Below is shown the Javascript code that on page load makes a petition to load index.json file and creates indexed document that will be used to return search results. Searches will be launched when user is typing in the input field.


<script type="text/javascript">
(function () {
  let idx;
  let documents = [];
  const URL_LIST_POSTS = '{{ "blog/index.json" | relLangURL }}';
  const searchInput = document.getElementById("search-input");
  const searchResults = document.getElementById("search-results");

  // Request and index documents
  fetch(URL_LIST_POSTS, {
    method: "get",
  })
    .then((res) => res.json())
    .then((res) => {
      // Create index document with lunr
      idx = lunr(function () {
        this.ref("url");
        this.field("title");
        this.field("content");
        this.field("summary");

        res.forEach(function (doc) {
          this.add(doc);
          documents[doc.url] = {
            title: doc.title,
            content: doc.content,
            summary: doc.summary,
          };
        }, this);
      });

      // Once data is loaded we can register handler
      registerSearchHandler();
    })
    .catch((err) => {
      console.log({ err });
      const errorMsg = '{{ i18n "search_error" }}';
      searchResults.innerHTML = `
        <div class="bg-red-100 border-l-4 border-red-500 text-red-700 p-4" role="alert">
          <p>${errorMsg}</p>
        </div>`;
    });

  ///////////////////////////////////////////////////////////

  function renderSearchResults(results) {
    const noResults = '{{ i18n "search_noCoincidence" }}';
    // If results are empty
    if (results.length === 0) {
      searchResults.innerHTML = `
        <div class="bg-blue-100 border-l-4 border-blue-500 text-blue-700 p-4" role="alert">
          <p>${noResults}</p>
        </div>
            `;
      return;
    }

    // Show max 10 results
    if (results.length > 9) {
      results = results.slice(0, 10);
    }

    // Reset search results
    searchResults.innerHTML = "";

    // Append results
    results.forEach((result) => {
      // Create result item
      let article = document.createElement("article");
      article.classList.add("mb-8");
      article.innerHTML = `
        <a href="${result.ref}" class="block group">
          <h2 class="article-title group-hover:text-green-500 pb-1">${documents[result.ref].title}</h2>
          <div class="text-gray-700 dark:text-gray-300"><p>${documents[result.ref].summary}</p></div>
        </a>`;
      searchResults.appendChild(article);
    });
  }

  function registerSearchHandler() {
    // Register on input event
    searchInput.oninput = function (event) {
      if (searchInput.value === "") {
        searchResults.innerHTML = "";
        return;
      }

      // Get input value
      const query = event.target.value;

      // Run fuzzy search
      const results = idx.query(function(q) {
        q.term(lunr.tokenizer(query.trim()), { usePipeline: true, boost: 100 });
        q.term(lunr.tokenizer(query.trim()) + '*', { usePipeline: false, boost: 10 });
        q.term(lunr.tokenizer(query.trim()), { usePipeline: false, editDistance: 1 });
      });

      // Render results
      renderSearchResults(results);
    };

    searchInput.placeholder = '{{ i18n "search_inputPlaceholder" }}';
  }
})();
</script>

And that´s all.
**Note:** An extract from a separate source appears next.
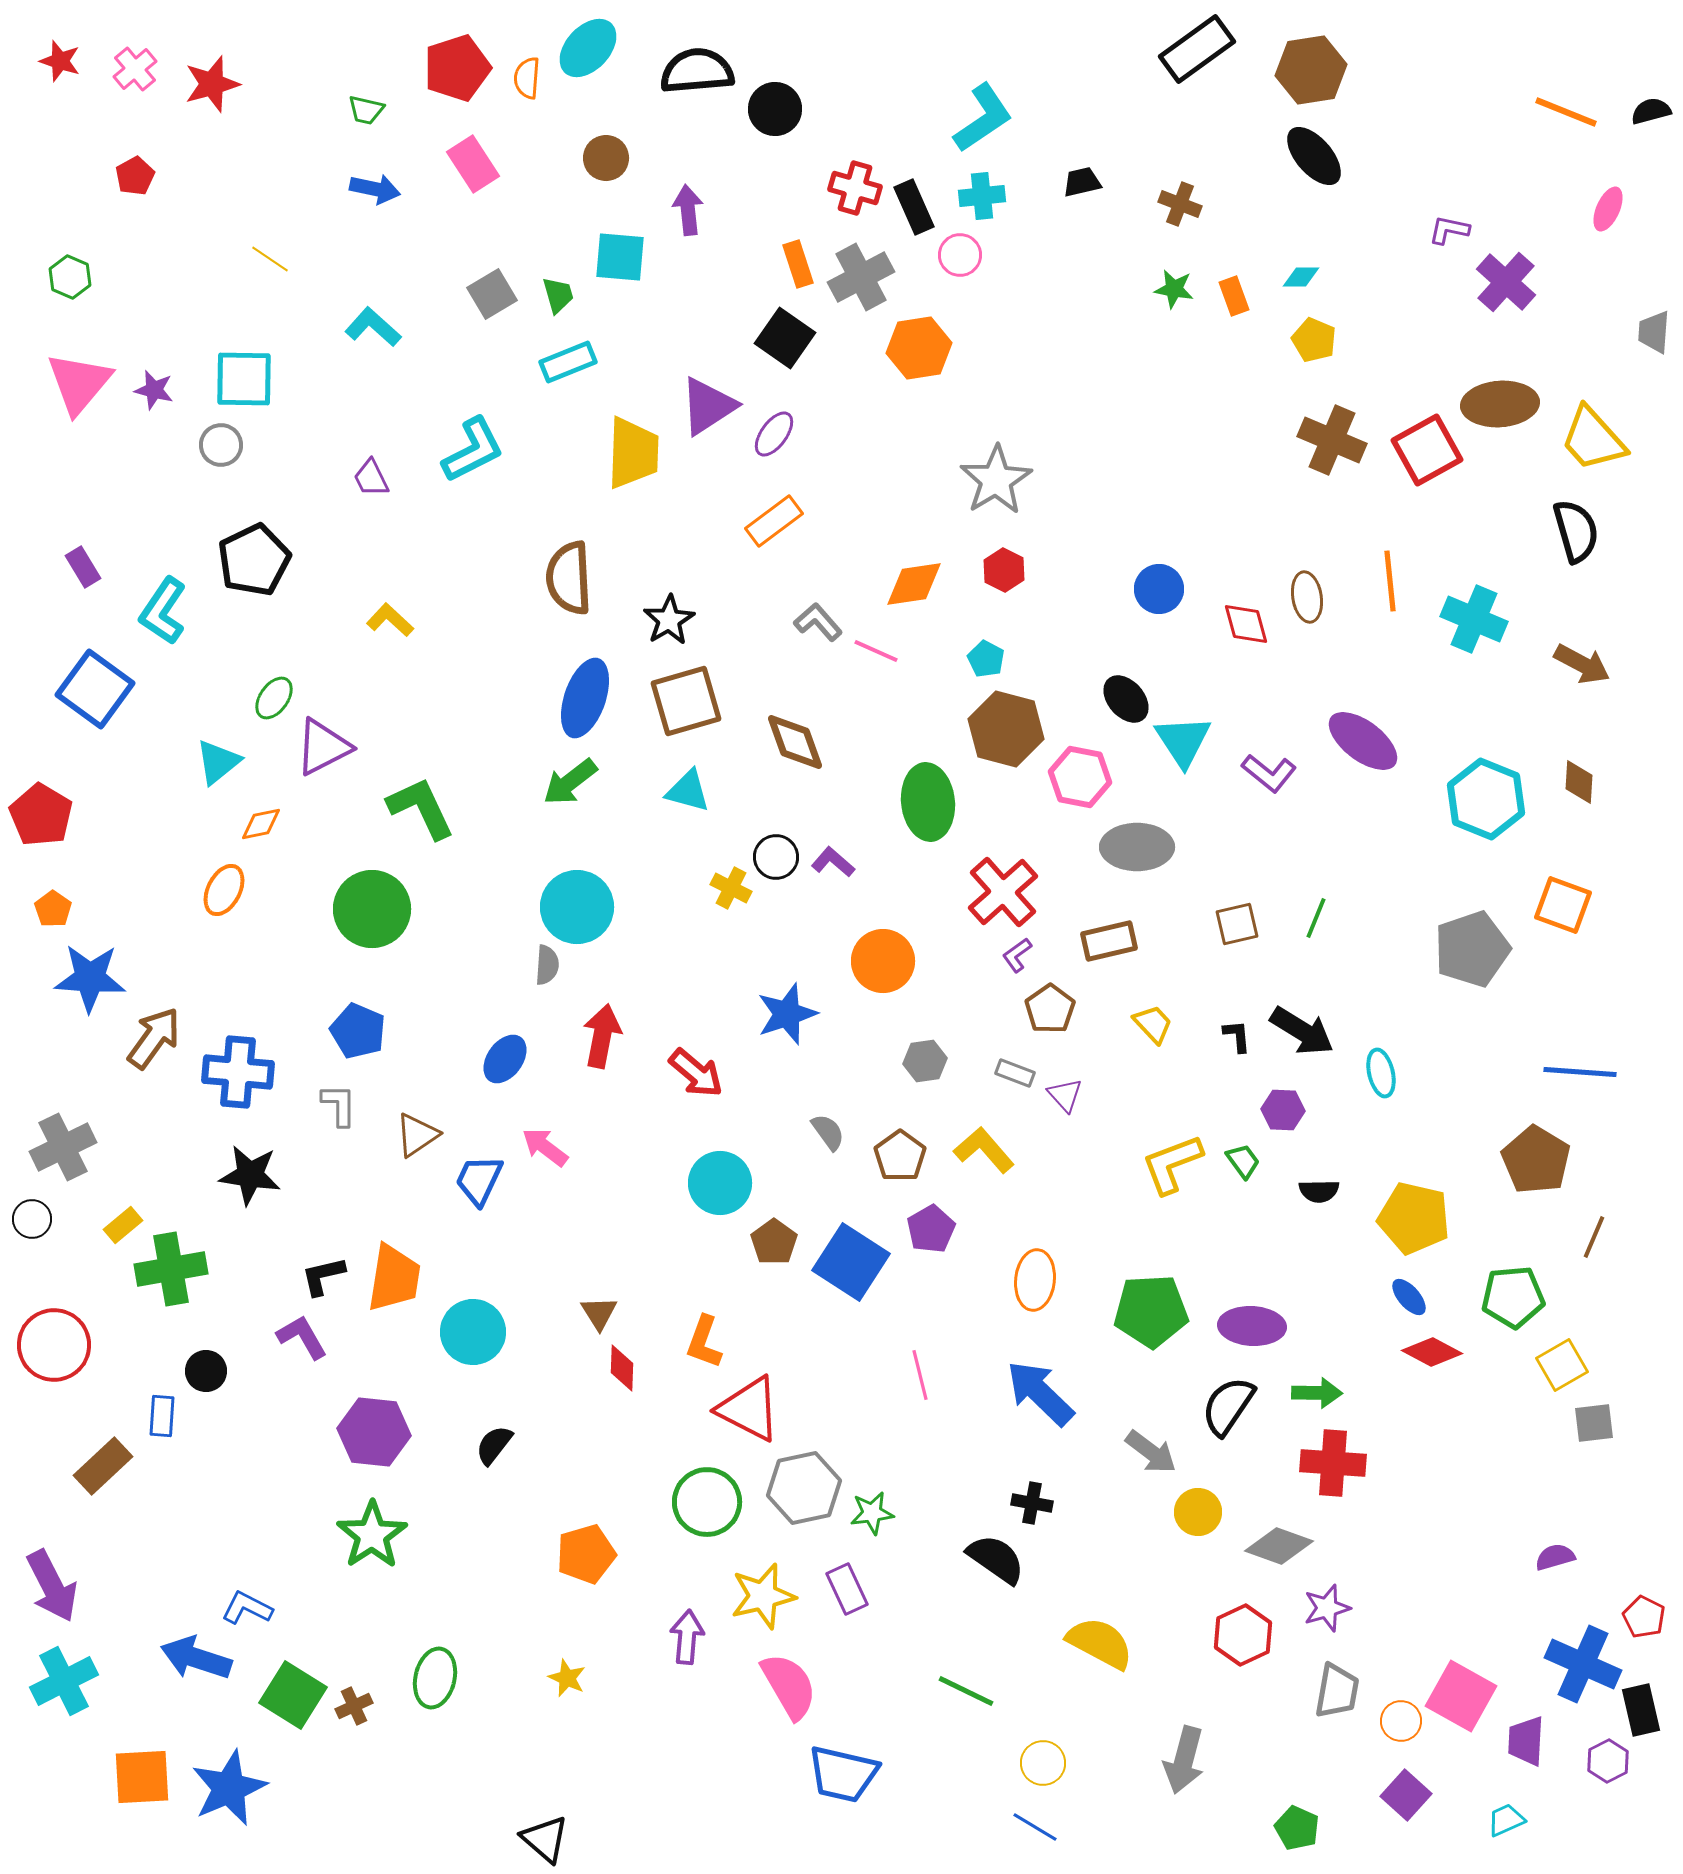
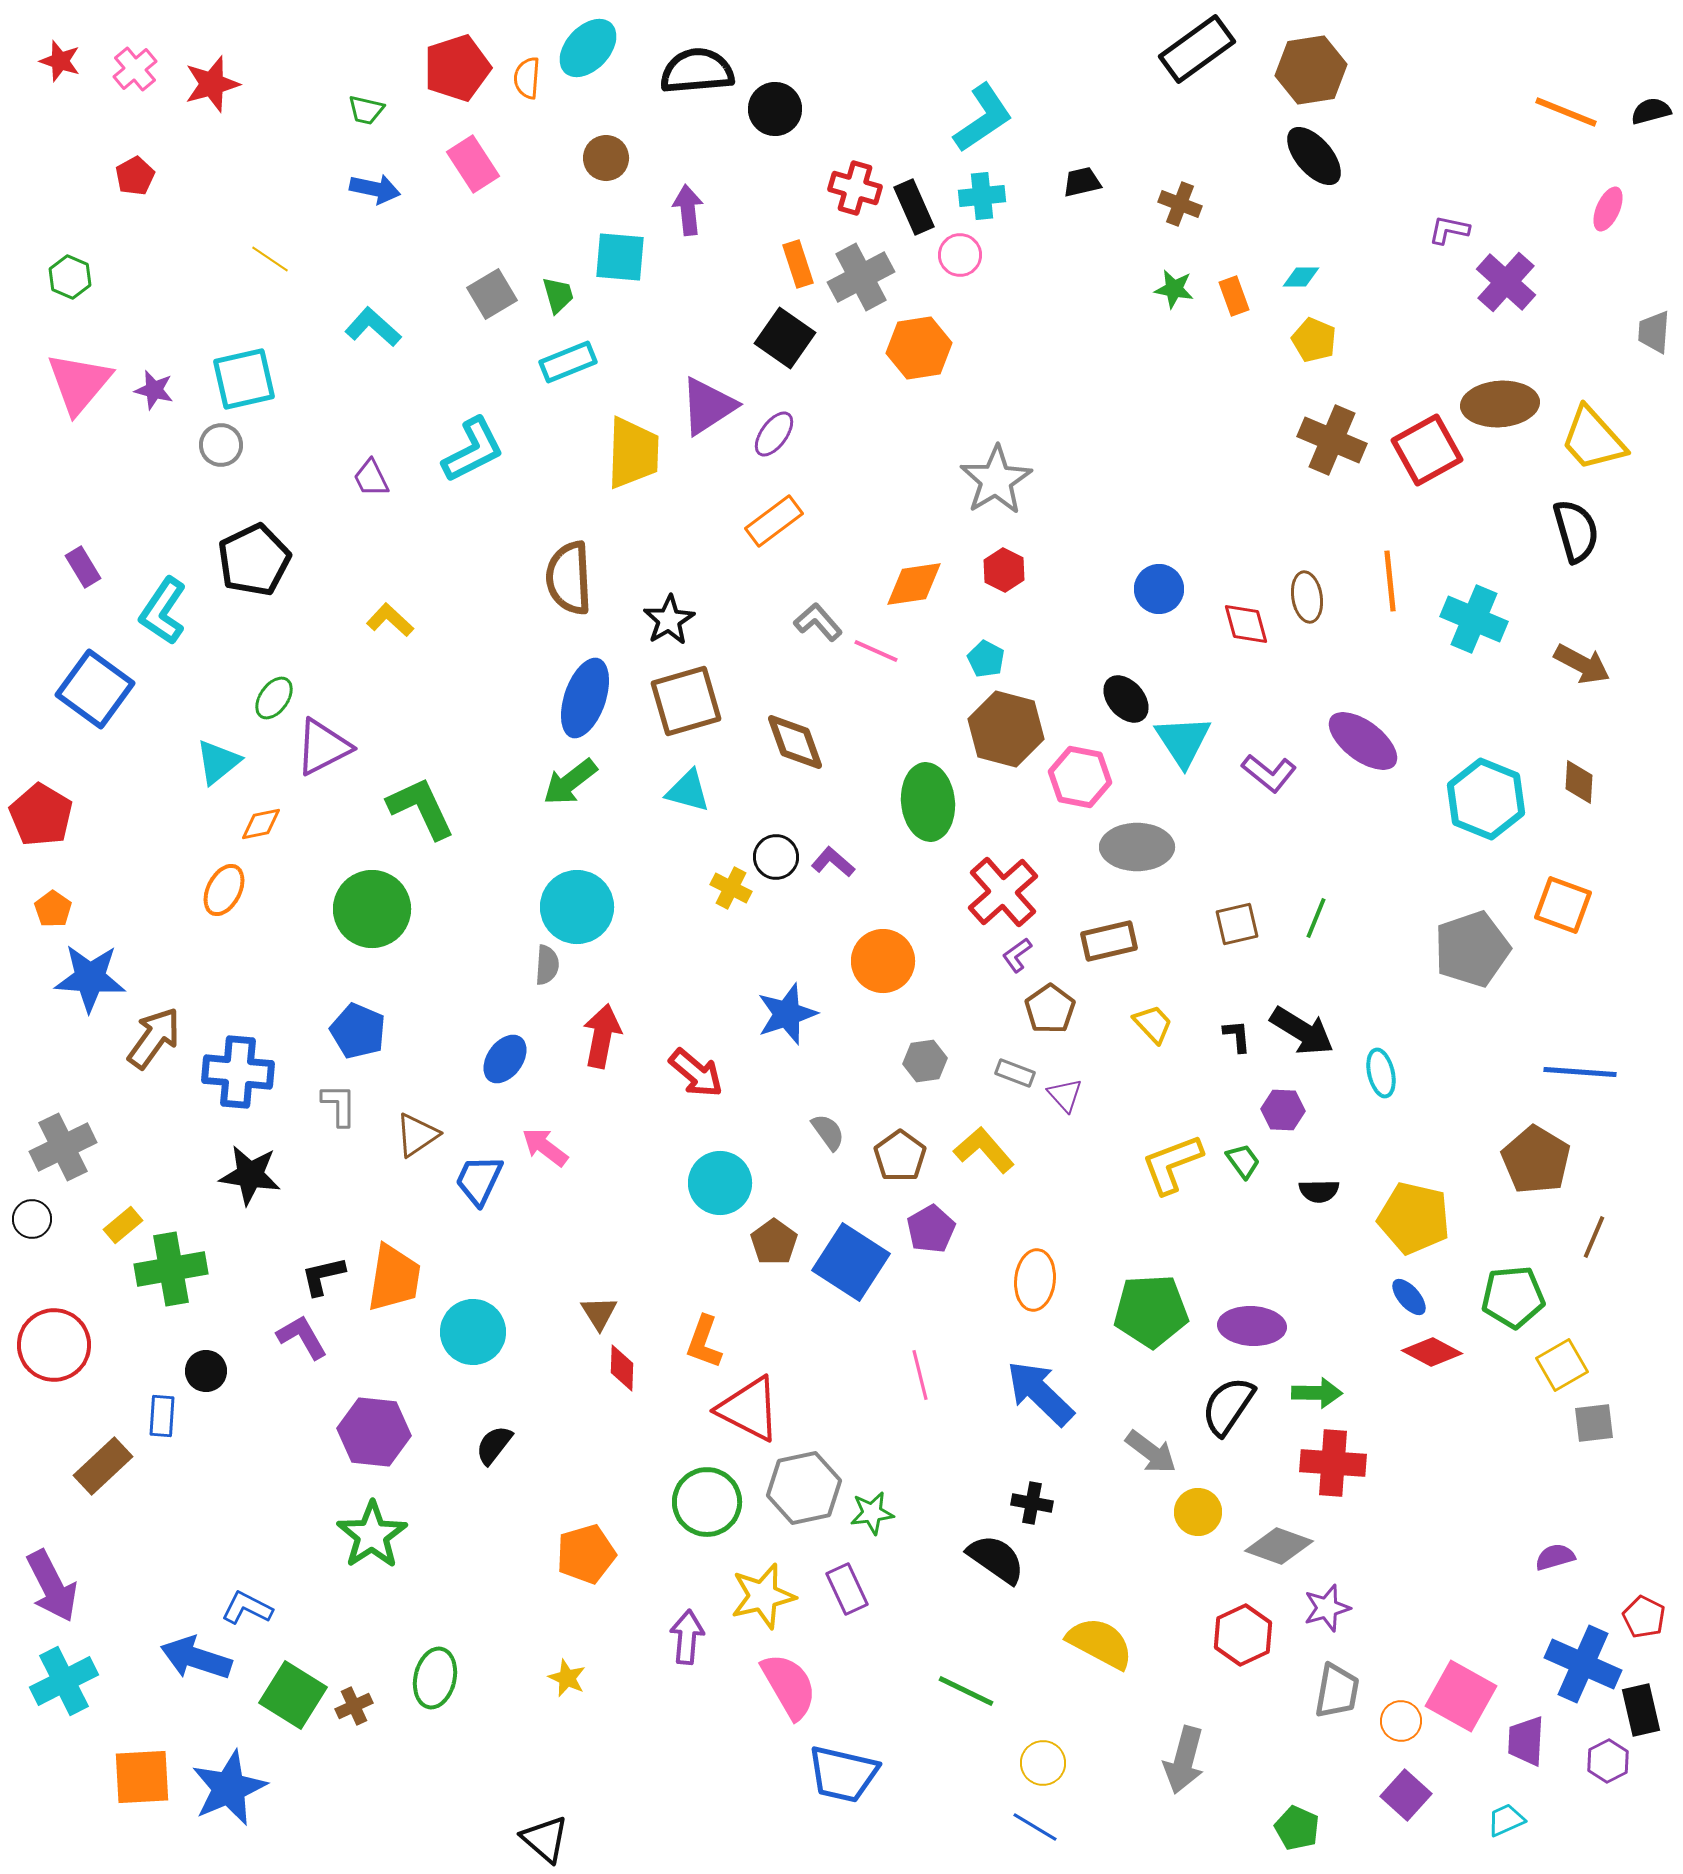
cyan square at (244, 379): rotated 14 degrees counterclockwise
To develop this solution I have followed the guides of Joseph Earl and Matt Walters. I have adapted and updated Javascript code and corrected the method for searching with Lunr, because it didn’t work properly in all cases. This is the most important part, I found the solution in an issue in Lunr github:

// Run fuzzy search
const results = idx.query(function(q) {
  q.term(lunr.tokenizer(query.trim()), { usePipeline: true, boost: 100 });
  q.term(lunr.tokenizer(query.trim()) + '*', { usePipeline: false, boost: 10 });
  q.term(lunr.tokenizer(query.trim()), { usePipeline: false, editDistance: 1 });
});

You can take a look to search.html file with the complete code in github and adapt it to your needs.